BLP-2000D

BCL – Georg Tremmel (AT), Shiho Fukuhara (JP)

POSTCITY, First Floor, European Platform for Digital Humanism
STARTS Prize 2019 Honorary Mentions

DNA Synthesisers or ‘DNA Printers’ are devices that chemically synthesise or ‘print’ DNA sequences. Currently, the synthesis of long DNA sequences is still an expensive process, therefore DNA Synthesisers are centralised and offered as a service to universities and research institutions.

When a specific DNA sequence is ordered, the DNA information is sent to the company, the DNA is synthesised and returned in its physical form, ready to be used for biological experiments. This centralisation also has an intended side-effect: the companies act as censors, controlling which DNA is to be synthesised—and which not.

An unofficial ‘Black List’ of potentially harmful and forbidden DNA Sequences has been created and is shared amongst the companies—officially for bio-security reasons.

Because of the expensive chemicals involved in the process, it was not really feasible to create a DIY DNA Synthesiser—until now. DIY microfluidics make the process possible and more affordable. But it is still error-prone and creates mutations in the physical DNA sequences.

BLP-2000 creates prototype DNA Synthesisers that only print the ‘forbidden,’ black-listed DNA Sequences.

The physical DNA is outputted within water droplets, which are embedded and dried on paper, which not only acts as a storage medium for the digital information of the DNA, but also stores the actual, physical DNA. DNA is continuously synthesized, printed, and archived on the paper, creating a pool of forbidden DNA sequences—but most of them will not be printed perfectly—they will have errors and mutations.

The process of printing black-listed DNA Sequences also creates a moral and societal dilemma:

— Do we actually want to give everyone the ability to print ‘forbidden’ DNA?

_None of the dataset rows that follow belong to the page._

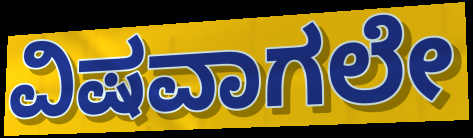
ವಿಷವಾಗಲೇ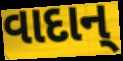
વાદાન્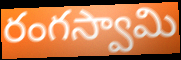
రంగస్వామి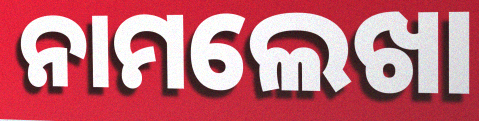
ନାମଲେଖା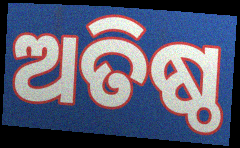
ଅତିଷ୍ଠ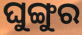
ଘୁଙ୍ଗୁରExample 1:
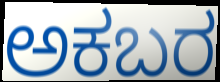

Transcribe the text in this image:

ಅಕಬರ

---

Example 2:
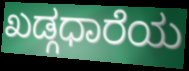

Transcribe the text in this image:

ಖಡ್ಗಧಾರೆಯ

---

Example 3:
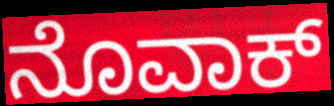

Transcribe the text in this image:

ನೊವಾಕ್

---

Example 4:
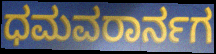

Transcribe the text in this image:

ಧಮವರಾರ್ನಗ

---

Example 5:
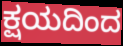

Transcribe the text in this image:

ಕ್ಷಯದಿಂದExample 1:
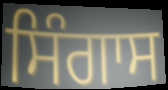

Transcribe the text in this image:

ਸਿੰਗਾਸ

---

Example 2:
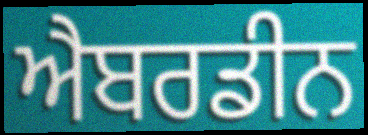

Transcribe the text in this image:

ਐਬਰਡੀਨ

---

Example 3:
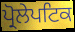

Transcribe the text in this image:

ਪ੍ਰੋਲੇਪਟਿਕ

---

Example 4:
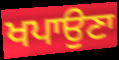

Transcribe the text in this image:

ਖਪਾਉਣਾ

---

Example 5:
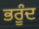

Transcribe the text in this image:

ਭਰੂੰਦ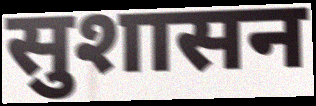
सुशासनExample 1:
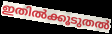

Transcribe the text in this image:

ഇതിൽക്കൂടുതൽ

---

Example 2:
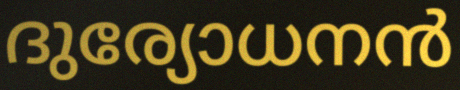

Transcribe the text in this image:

ദുര്യോധനൻ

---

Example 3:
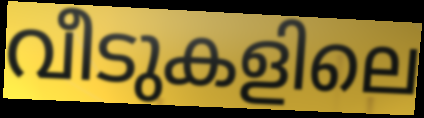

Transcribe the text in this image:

വീടുകളിലെ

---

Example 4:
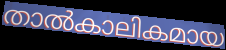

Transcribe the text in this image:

താൽകാലികമായ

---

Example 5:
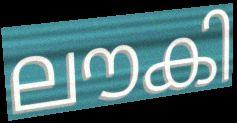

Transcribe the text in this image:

ലൗകി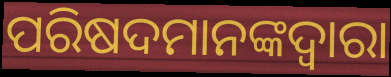
ପରିଷଦମାନଙ୍କଦ୍ୱାରାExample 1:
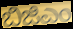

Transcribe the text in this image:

ಬಿಜಿಎಂ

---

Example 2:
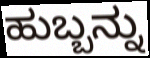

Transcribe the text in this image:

ಹುಬ್ಬನ್ನು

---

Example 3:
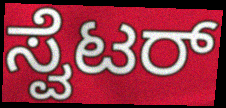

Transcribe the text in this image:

ಸ್ವೆಟರ್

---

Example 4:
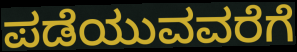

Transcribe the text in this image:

ಪಡೆಯುವವರೆಗೆ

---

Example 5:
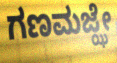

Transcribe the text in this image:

ಗಣಮಜ್ಝೇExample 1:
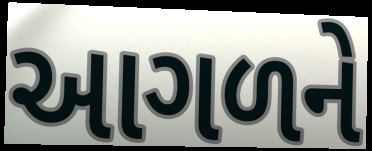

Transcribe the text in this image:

આગળને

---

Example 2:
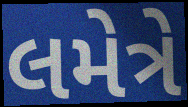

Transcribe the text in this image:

લમેત્રે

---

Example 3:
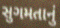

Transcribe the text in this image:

સુગમતાનું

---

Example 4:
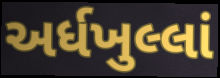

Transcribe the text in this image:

— Should we stop DIY DNA Synthesisers in the name of biosafety?

— Can we stop them?

 

Or do we need to put our trust in artists, hackers, and researchers, that they don’t realise the bad dreams of biotechnology, but focus instead on the good dreams?

 

Project Credits

  • Hideo Iwasaki and the metaPhorest Research Group at Waseda University
  • Noboru Tsubaki, Director of Aomori Triennale 2017 “Unlimited”
  • Aomori Contemporary Art Centre

Website:

Biographies:

BCL – Georg Tremmel and Shiho Fukuhara.

Georg Tremmel (AT) has a background in Media Art, Computer Science and Biology, he studied at the University of Applied Art in Vienna and at the Royal College of Art in London, where he started his ongoing collaboration with Shiho Fukuhara. He is also a Researcher at the University of Tokyo’s Laboratory of DNA Information Analysis, a Visiting Researcher at the metaPhorest Research Group, and the founder of the BioClub Tokyo.

Shiho Fukuhara (JP) studied Fine Art at Central St. Martins and holds an MA in Interaction Design from the Royal College of Art. She was Artist-in-Residence at the Palais de Tokyo in Paris and at IAMAS in Gifu, Japan. They formed the Artistic Research Framework BCL as an homage to Heinz von Foerster’s Biological Computer Laboratory, to continue the mission to explore the relations, congruences, and differences of biological and cultural codecs through artistic interventions and social research.